A crise humanitária no Sudão, a maior do mundo em deslocamento de pessoas, está sendo agravada pelo aumento expressivo nos custos de envio de ajuda. Segundo a agência da ONU para refugiados (ACNUR), o custo para transportar suprimentos essenciais para a região mais que dobrou devido à guerra com o Irã, que tem provocado interrupções no transporte marítimo e atrasos nas entregas.
Impacto da insegurança marítima e logística
A crescente insegurança em torno de rotas marítimas cruciais no Golfo, incluindo o Estreito de Ormuz, somada ao congestionamento em portos importantes, à elevação dos preços dos combustíveis e ao aumento dos prêmios de seguros, tem dificultado significativamente a chegada de ajuda humanitária, especialmente na África.

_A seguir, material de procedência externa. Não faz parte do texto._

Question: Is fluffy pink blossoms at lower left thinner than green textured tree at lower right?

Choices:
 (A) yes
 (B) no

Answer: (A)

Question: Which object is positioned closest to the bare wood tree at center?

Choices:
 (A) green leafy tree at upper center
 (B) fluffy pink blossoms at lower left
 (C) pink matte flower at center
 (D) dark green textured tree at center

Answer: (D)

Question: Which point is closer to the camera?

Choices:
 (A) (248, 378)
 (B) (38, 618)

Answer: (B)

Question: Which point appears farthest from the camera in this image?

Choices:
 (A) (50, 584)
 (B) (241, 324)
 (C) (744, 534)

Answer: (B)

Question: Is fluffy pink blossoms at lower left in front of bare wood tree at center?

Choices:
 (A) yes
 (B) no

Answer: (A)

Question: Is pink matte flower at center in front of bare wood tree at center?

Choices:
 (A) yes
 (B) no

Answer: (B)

Navios que antes utilizavam a rota de Dubai pelo Estreito de Ormuz agora precisam ser substituídos por embarcações vindas da Europa, que contornam o Cabo da Boa Esperança. Essa mudança pode adicionar até 25 dias ao tempo total de entrega.

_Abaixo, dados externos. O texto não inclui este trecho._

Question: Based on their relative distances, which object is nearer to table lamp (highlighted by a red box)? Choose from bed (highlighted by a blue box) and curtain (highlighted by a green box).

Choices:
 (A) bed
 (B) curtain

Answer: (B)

“Pessoas em extrema necessidade estão recebendo coisas que ficam prontas mais tarde do que o necessário”, lamentou Carlotta Wolf, porta-voz da ACNUR, em Genebra. Os custos de transporte para o envio de itens de ajuda de Dubai para o Sudão e para o vizinho Chade mais que dobraram, saltando de US$ 927.000 para US$ 1,87 milhão.

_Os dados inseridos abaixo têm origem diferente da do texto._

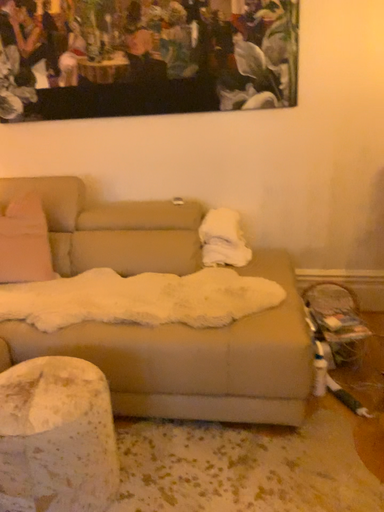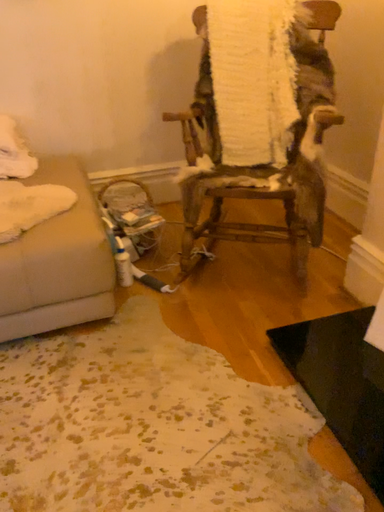
Question: Which way did the camera rotate in the video?

Choices:
 (A) rotated upward
 (B) rotated downward

Answer: (B)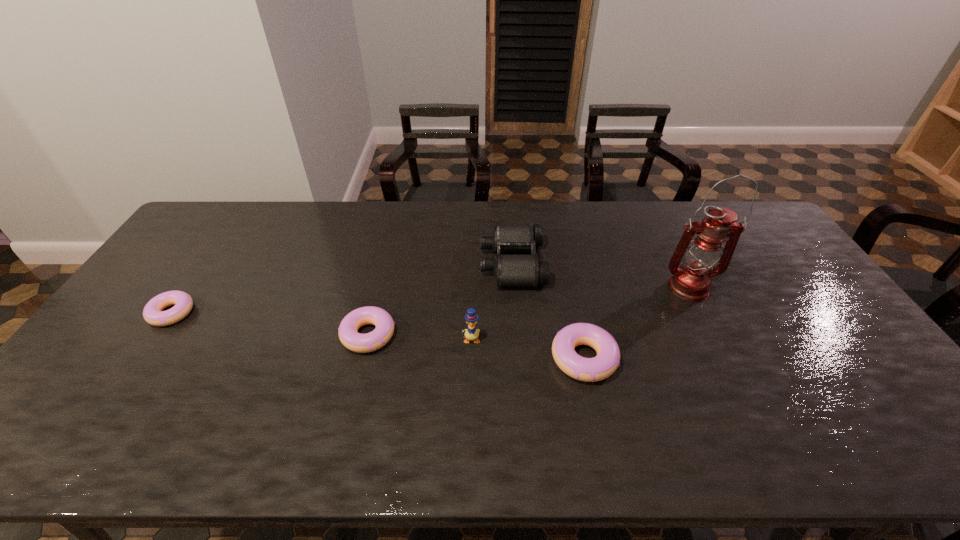
At what (x,y) coordinates should I click in order to perform the action: click on the leftmost object. Please return your answer as a coordinate pair (x, y). This screenshot has height=540, width=960. Looking at the image, I should click on (152, 313).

Desafios logísticos e rotas alternativas
O centro de distribuição da ACNUR em Dubai, que abriga o maior estoque global de itens de ajuda humanitária, tem enfrentado dificuldades. A interrupção da navegação no Estreito de Ormuz, intensificada desde o início do conflito entre os EUA e o Irã em 28 de fevereiro, é um dos principais fatores. Além disso, o congestionamento em portos como Jeddah, na Arábia Saudita, e Mersin, na Turquia, e o aumento significativo nos prêmios de seguro contra riscos de guerra – estimados entre 0,5% e 1,5% do valor da carga para trânsitos no Golfo – pressionam ainda mais a logística.
A dependência crescente de rotas terrestres também contribui para a escassez de caminhões e eleva os custos de transporte. Em Nairóbi, no Quênia, a alta de cerca de 15% nos preços dos combustíveis tem causado atrasos e reduzido a disponibilidade de veículos para envios a países como Etiópia, República Democrática do Congo e Sudão do Sul.
Restrições de financiamento agravam a crise
As interrupções logísticas ocorrem em um momento crítico para a ACNUR, que já enfrenta severas restrições de financiamento devido a cortes de doadores globais. O apelo da agência para arrecadar US$ 8,5 bilhões, destinado a auxiliar 135 milhões de refugiados e deslocados internos, recebeu apenas 23% do montante necessário. “Cada dólar gasto a mais em transporte é um dólar a menos que podemos fornecer às pessoas que estão sendo forçadas a ir para o local, ou seja, menos pessoas que podemos apoiar”, alertou Wolf.
Adicionalmente, a ACNUR alertou que o aumento dos preços dos combustíveis e a escassez de fertilizantes estão elevando os custos dos alimentos, o que agrava ainda mais as dificuldades enfrentadas pelas populações necessitadas em diversas regiões afetadas por conflitos e crises.